Gallium-67 scintigraphy is currently the standard technique to assess tumor viability in the post-treatment evaluation of lymphoma. In patients with pre-treatment gallium avid disease, it is valuable in monitoring treatment response, determining if a residual mass contains active tumor cells, and in evaluating for recurrence. Gallium uptake in tumor after radiation and chemotherapy is proportionate to the number of residual neoplasitc cells in animal models. A significant difference in disease free survival is seen in patients with positive versus negative gallium scans after treatment. No significant difference in survival is seen between patients with positive versus negative CT scans after treatment (6) .Gallium scintigraphy has no utility in pre-treatment staging as sensitivity of lesion detection varies greatly depending on anatomic site.

FDG in studies to date appears to be more sensitive than gallium in detecting viable tumor as illustrated in the index case (7). Pre-treatment scans required in all patients to determine if the tumor is gallium avid may not be necessary with FDG PET.

Positron tomography has inherently greater sensitivity and resolution than conventional gamma camera SPECT, allowing more accurate lesion detection. Less patient preparation and time are necessary for FDG PET than for gallium scans. With PET imaging the patient is required to fast for 6 hours before administration of tracer and is imaged at approximately one hour after injection. In gallium scanning tracer administration and patient imaging are separated by several days in order to allow background clearance of tracer.

References

1 Freedman, A.S. & Nadler, L. M. (1998). Harrison's principles of internal medicine (13th ed.). (pp.695-711). New York: McGraw-Hill.

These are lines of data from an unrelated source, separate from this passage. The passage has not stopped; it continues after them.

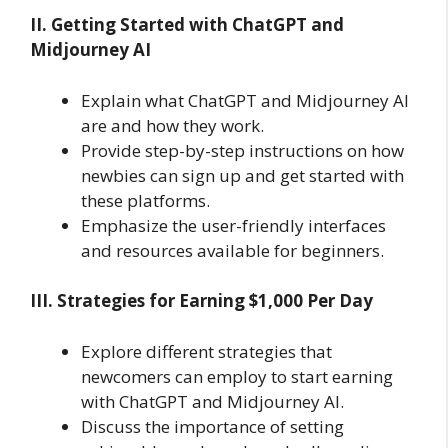
II. Getting Started with ChatGPT and
Midjourney AI
Explain what ChatGPT and Midjourney AI
are and how they work.
Provide step-by-step instructions on how
newbies can sign up and get started with
these platforms.
Emphasize the user-friendly interfaces
and resources available for beginners.
III. Strategies for Earning $1,000 Per Day
Explore different strategies that
newcomers can employ to start earning
with ChatGPT and Midjourney AI.
Discuss the importance of setting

2 Maisey, M. M., Wahl, R. L., Barrington S. F., (1999). Atlas of clinical positron emission tomography. (Pp. 51-74). London: Arnold.

3 Delbeke, K. Oncological applications of FDG PET Imaging: brain tumors, colorectal cancer, lymphoma and melanoma. J Nucl Med 1999; 40:591-603.

4 Hoh CK, Glaspy J, Rosen P, Dahlbom M, Lee S J, Kunkel L, Hawkin R A, Maddahi J, Phelps M E. Whole-body FDG-PET imaging for staging of Hodgkin's disease and lymphoma. J. Nucl Med 1997;38(3):343-8.

5 Jerusalem G, Beguin Y, Fassotte, M F, Najjar F, Paulus P, Rigo P, Fillet G. Whole -body positron emission tomography using 18F-fluorodeoxyglucose for posttreatment evaluation in Hodgkin's disease and non-Hodgkin's lymphoma has higher diagnostic and prognostic value than classical computed tomography scan imaging. Blood 1999 Jul 15;94(2):429-33.

6 Front D, Israel O. The role of Ga-67 scintigraphy in evaluating the results of therapy of lymphoma patients. Seminars in Nuc Med 1995 Jan;25:60-71.

7 Paul, R. Comparison of Fluorine-18-2-fluorodeoxyglucose and gallium-67 citrate imaging for detection of lymphoma. J Nucl Med 28: 288-292, 1987.